# Zadania do wykonania:
A – Kiedy według baśni o niebieskookim Księciu Czarodzieje i Czarodziejki co roku dedykują mu zaklęcie?
B – Kontynuuj baśń o niebieskookim Księciu, zaczynając od miejsca, w którym kończy się jej ostatnie zdanie.

Ciąg dalszy nastąpił

Zanim zaczniecie czytać poniższy wpis koniecznie musicie wrócić do jego pierwszej części. To konieczność z przeszłości, do której przeniesie Was jedno kliknięcie,            tutaj -> KLIK KLIK.

Minęły cztery lata. W głębokim lesie Potworowa nadal ukryty był oddech małego Księcia, a przez dzień i noc strzegły go największe i najstraszliwsze Potwory jakie świat widział. Wielu dzielnych rycerzy i dam czystego serca próbowało odnaleźć drogę do skrzyni z oddechem księcia, ale droga do niej była zagmatwana i kręta. Jednak mimo wielu porażek nikt nie myślał tym, żeby się poddawać. Potworzasty wysyłał co chwilę Szkodników – swoich małych pomocników, które miały za zadanie unicestwić księcia, dlatego Rodzice jego nie spoczywali w wysiłkach, żeby zapewnić swojemu synowi spokój i bezpieczeństwo.

Mały niebieskooki Książę ku radości Króla i Królowej wyrósł na poczciwego młodzieńca. Pobierał nauki w pałacu otoczony troską i czułością najbliższych. Jego Młodszy brat okazał się pełnym dobroci i miłości książęciem, które wniosło do królewskiej rodziny wiele szczęścia i radości. Wiele zmieniło się w życiu niebieskookiego Księcia – część Szkodników, które osiągały zamierzony cel sprawiło, że poza oddechem, także ciało księcia zaczęło odmawiać posłuszeństwa. Konieczna była szeroka opieka Magów i Medyków z całego lądu. Książę jednak nigdy nie poddawał się i mimo bólu, który sprawiały niektóre zabiegi walczył z nadzieją, że będzie wiódł długie i szczęśliwe życie.

Nie zmieniło się w życiu rodziny królewskiej jedno – co roku tuż po tym, kiedy zegar wybijał sylwestrową północ tysiące Czarodziejów i Czarodziejek, Magików, Wróżek i Guślarzy dedykowało małemu Księciu jedno zaklęcie. Każdy za pomocą różdżki, myśli, kart, złotych kul i tajemniczych mocy przekazywało na rzecz Księcia jedno zaklęcie. Suma tychże powodowała, że chłopiec mógł korzystać z dobrodziejstw Medyków z najszerszych lądów, testować ułatwienie najsprytniejszych Rękodzielników i korzystać z rozwiązań największych Wizjonerów, a jego Rodzice z dumą mogli przyglądać się jego wielkiej walce w oczekiwaniu na pokonanie zasieków potworzastego lasu.

# Podane pozycje:
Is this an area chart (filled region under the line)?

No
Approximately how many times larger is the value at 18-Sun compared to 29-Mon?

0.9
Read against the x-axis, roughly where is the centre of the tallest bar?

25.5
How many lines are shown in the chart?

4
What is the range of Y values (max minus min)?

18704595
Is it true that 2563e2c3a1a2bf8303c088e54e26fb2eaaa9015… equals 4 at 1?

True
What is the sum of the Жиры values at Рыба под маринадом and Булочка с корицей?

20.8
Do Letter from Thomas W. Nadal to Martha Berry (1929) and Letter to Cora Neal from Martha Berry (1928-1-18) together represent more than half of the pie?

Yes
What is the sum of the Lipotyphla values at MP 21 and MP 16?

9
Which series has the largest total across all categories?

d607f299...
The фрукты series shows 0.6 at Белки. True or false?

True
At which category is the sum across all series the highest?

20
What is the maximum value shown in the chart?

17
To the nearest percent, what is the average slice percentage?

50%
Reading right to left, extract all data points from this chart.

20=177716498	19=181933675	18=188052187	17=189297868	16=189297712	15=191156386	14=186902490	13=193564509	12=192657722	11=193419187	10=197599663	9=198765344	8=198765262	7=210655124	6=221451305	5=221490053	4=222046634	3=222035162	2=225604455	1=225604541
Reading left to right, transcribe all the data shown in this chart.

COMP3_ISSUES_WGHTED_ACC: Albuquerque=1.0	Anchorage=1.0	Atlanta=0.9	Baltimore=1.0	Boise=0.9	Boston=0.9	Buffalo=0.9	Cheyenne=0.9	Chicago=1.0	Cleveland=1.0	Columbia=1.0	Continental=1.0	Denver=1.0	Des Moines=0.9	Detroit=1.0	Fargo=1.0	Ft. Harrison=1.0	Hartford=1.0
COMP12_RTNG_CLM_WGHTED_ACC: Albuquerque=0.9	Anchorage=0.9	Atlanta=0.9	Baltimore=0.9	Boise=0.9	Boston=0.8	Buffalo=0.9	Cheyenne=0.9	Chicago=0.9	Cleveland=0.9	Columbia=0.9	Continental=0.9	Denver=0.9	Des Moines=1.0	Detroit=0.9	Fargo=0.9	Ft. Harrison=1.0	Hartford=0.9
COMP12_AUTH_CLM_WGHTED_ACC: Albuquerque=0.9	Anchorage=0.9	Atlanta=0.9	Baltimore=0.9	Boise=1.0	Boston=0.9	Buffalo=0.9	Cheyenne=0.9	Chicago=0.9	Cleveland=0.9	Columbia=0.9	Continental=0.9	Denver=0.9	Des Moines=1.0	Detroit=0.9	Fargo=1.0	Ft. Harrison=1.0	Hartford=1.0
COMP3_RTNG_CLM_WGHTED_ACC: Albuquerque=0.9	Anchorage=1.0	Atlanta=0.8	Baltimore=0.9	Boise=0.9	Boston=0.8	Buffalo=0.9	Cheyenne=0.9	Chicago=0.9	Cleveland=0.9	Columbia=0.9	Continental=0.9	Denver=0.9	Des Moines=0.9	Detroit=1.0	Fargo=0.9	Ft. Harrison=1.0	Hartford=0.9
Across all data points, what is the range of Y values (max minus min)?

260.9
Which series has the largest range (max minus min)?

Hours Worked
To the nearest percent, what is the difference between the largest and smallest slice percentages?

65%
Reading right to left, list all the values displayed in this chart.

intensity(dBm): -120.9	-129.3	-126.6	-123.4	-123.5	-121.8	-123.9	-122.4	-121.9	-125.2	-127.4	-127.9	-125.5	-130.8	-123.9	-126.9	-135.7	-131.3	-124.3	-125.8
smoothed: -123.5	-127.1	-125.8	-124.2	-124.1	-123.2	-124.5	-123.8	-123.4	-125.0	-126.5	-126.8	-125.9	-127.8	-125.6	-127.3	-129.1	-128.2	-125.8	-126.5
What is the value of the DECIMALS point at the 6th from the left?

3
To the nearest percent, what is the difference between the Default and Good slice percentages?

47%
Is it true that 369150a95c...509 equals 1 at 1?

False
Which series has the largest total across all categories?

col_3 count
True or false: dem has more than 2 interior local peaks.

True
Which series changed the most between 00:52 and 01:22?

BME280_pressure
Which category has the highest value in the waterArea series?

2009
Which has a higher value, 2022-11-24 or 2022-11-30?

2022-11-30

# Wyniki zadań:
A – Tuż po tym, kiedy zegar wybija sylwestrową północ.

B –
Drodzy Magicy! Drogie Czarodziejki! Sprytni Wróżowie! Kochane Guślarki!

Bardzo dziękujemy Wam, ze w tym roku, podobnie jak w poprzednich latach dedykowaliście jedno zaklęcie naszemu Księciu. Dziękujemy, że wierzycie w słuszność naszych działań, że wspieracie naszego Syna w walce o jego oddech.

Dziękujemy, że przekazaliście Frankowi 1% podatku dochodowego za rok 2018. Fundacja Dzieciom „Zdążyć z pomocą”, której podopiecznym jest Franciszek zakończyła księgowanie tegoż rozliczenia za ubiegły rok. Dzięki Waszej dobroci i pamięci wiemy, że przez cały kolejny rok będziemy mogli zapewnić opiekę lekarską, rehabilitację oraz sprzęty na najwyższym dla Franka poziomie. Mamy nadzieję, że suma tych działań zapewni Francyniowi dobry czas w życiu i pozwoli na najbardziej normalne życie, jak to tylko możliwe.

Polecamy się Waszej uwadze na kolejne lata. 1% znaczy bardzo wiele, pamiętajcie!